Raptors are the apex predators of the avian community. Bird nobility, if you will, eclipsing their smaller cousins (and sometimes eating them). Most raptors are much larger than the average bird and create a thrilling spectacle when we are fortunate enough to observe them in flight or diving after prey. Except for the California condor, the bald eagle is the largest raptor found in the country. It has a most interesting history.
The bald eagle(Haliaeetus leucocephalus) has been the emblem bird of the United States since its inception in the eighteenth century, due to its impressive size and noble visage. It has been said that Benjamin Franklin favored the wild turkey but was overruled by others favoring the bald eagle. It was nearly extirpated during the mid-twentieth century in much of its range by the widespread use of DDT, a powerful insecticide, which caused developing eagle eggshells to be abnormally thin, resulting in the deaths of many eaglets even before hatching.

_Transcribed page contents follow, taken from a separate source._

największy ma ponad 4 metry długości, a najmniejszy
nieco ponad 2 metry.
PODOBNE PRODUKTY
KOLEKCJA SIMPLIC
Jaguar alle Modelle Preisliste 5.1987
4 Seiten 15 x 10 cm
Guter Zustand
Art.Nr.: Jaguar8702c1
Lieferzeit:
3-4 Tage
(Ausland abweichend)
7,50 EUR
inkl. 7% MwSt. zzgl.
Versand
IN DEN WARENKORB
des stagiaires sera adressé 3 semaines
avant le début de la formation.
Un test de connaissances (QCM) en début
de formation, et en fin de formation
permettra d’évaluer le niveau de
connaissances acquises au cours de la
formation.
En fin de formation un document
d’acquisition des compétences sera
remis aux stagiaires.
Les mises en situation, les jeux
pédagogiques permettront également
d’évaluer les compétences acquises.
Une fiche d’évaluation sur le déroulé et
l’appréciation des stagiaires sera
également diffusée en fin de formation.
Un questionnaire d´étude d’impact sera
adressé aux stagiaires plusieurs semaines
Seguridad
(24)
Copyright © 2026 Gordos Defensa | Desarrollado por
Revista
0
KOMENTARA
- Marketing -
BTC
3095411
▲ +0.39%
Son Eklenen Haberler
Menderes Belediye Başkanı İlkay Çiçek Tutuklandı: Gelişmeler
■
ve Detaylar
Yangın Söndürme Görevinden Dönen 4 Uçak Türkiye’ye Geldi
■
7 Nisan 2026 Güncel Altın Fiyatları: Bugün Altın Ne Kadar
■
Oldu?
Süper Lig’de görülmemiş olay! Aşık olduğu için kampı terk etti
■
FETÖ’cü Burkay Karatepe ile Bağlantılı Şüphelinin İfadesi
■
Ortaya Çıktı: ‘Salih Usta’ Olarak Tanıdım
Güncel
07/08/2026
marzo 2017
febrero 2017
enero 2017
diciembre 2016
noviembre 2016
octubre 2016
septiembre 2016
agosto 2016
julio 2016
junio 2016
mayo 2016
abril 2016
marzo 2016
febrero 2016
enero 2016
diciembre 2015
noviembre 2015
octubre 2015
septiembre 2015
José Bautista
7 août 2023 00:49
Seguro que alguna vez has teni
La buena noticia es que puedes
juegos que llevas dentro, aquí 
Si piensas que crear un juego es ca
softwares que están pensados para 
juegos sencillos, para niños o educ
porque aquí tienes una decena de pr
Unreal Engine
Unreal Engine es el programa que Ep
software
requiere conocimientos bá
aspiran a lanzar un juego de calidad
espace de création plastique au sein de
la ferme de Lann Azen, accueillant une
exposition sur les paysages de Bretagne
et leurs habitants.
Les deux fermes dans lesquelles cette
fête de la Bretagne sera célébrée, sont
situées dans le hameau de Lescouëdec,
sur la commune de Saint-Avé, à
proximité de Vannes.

Fortunately, the publication of Silent Spring by pioneering ecologist Rachael Carson, brought this near-tragedy to the attention of government entities and DDT was banned for domestic use. Since then, bald eagle populations have rebounded, and they can be found over nearly the entire continental United States, as well as Alaska and Canada, where they are abundant.
In recent years bald eagles have returned to the Central Arizona Highlands to nest. At least one breeding pair has been observed in the Lynx Lake area, and annual efforts are made to protect the birds and ensure breeding success by closing parts of the nearby trail during breeding and nesting times. The bald eagle nest is a huge structure of sticks and vegetation, situated in a sturdy tree or on a cliffside. Into the moss and grass-lined nest the female lays
one to three bluish-white eggs, which will incubate for 34-36 days. The hatchling eaglets are altricial (requiring constant care and feeding by the parent birds). Eagles eat fish, small mammals and sometimes carrion. Eaglets fledge ten to twelve weeks after hatching, so the adult birds are extremely busy during this time, providing enough food for their fast-growing young. It is understandable that the parent birds breed only once a year.
Juvenile bald eagles are different in appearance to the adults, being mostly dark with mottled feathers. The juvenile eagle goes through five different plumage changes before finally reaching its adult coloring at the age of five, when it displays the familiar white head and tail feathers and distinctive bright yellow beak. An adult bald eagle in flight is an impressive, easily recognizable sight, and a thrill to see. Ironically, it has a weak, wimpy cry, not at all consistent with its noble appearance. Well, even the eagle is not perfect.
It is currently bald eagle breeding/nesting season in the Central Arizona Highlands, and the trails near nesting sites are temporarily closed. So please protect our national bird by obeying posted signage, and keep your eyes peeled for a new generation of soaring eagles!